I'd avoid this for many reasons (one of which being I've just told you everything that happens). I'd love to comment on the language and devices used, the characterisation and the relationships, but I'd have little praise, and I'd really like to get this book out of my life as quickly as possible.


Sunday, 12 July 2015

Book #18

As Kingfishers Catch Fire by Gerard Manley Hopkins

As Kingfishers Catch Fire is a selection of Gerard Manley Hopkins' incomparably brilliant poetry, ranging from the ecstasy of 'The Windhover' and 'Pied Beauty' to the heart-wrenching despair of the 'sonnets of desolation'. 

As a literature lover, I pride myself on being able to analyse a piece of text and pick out themes, symbols, plot devices, and subtle 'between the lines' commentary. The fact that I am completely unable to do this with poetry is something I'm embarrassed of, and that I really want to work on. Reading this collection, however, didn't grasp me as much as prose would, and I struggled to motivate myself to finish the fifty pages. Maybe poetry just isn't for me.

Hopkins was a priest, so there's a lot of religious rambling going on in the poems. He also refers a lot to the beauty of nature and the benefits of enjoying this.  I found I could understand some of the poems, maybe five or six or so, but the rest utterly confused me.

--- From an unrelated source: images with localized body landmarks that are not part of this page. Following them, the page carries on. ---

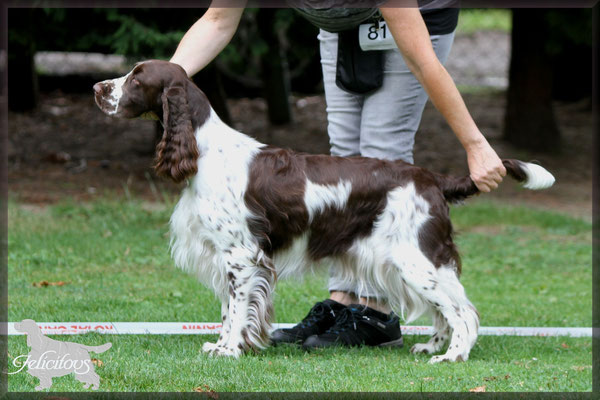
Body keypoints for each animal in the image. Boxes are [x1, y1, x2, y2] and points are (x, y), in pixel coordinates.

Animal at [91, 60, 556, 362]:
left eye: (136, 77)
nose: (97, 89)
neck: (206, 149)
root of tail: (431, 178)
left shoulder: (240, 255)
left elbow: (237, 309)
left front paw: (228, 350)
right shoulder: (228, 256)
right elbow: (228, 309)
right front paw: (227, 344)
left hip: (416, 257)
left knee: (463, 312)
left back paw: (452, 356)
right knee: (448, 309)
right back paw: (432, 345)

It seems futile for me to continue with this review, given that I totally missed the point of the poetry, and came away feeling ignorant and underwhelmed. I'll leave you with my favourite one, which had me thinking a lot about people who come and go from your life:

The Lantern Out of Doors

Sometimes a lantern moves along the night,
That interests our eyes. And who goes there?
I think; where from and bound, I wonder, where,
With, all down darkness wide, his wading light?

Men go by me whom either beauty bright
In mould or mind or what not else makes rare;
They rain against our much-thick and marsh air
Rich beams, till death or distance buys them quite.

Death or distance soon consumes them: wind
What most I may eye after, be in at the end
I cannot, and out of sight is out of mind.

Christ minds: Christ's interest, what to avow or amend
There, eyes them, heart wants, care haunts, foot follows kind,
Their ransom, their rescue, and first, fast, last friend.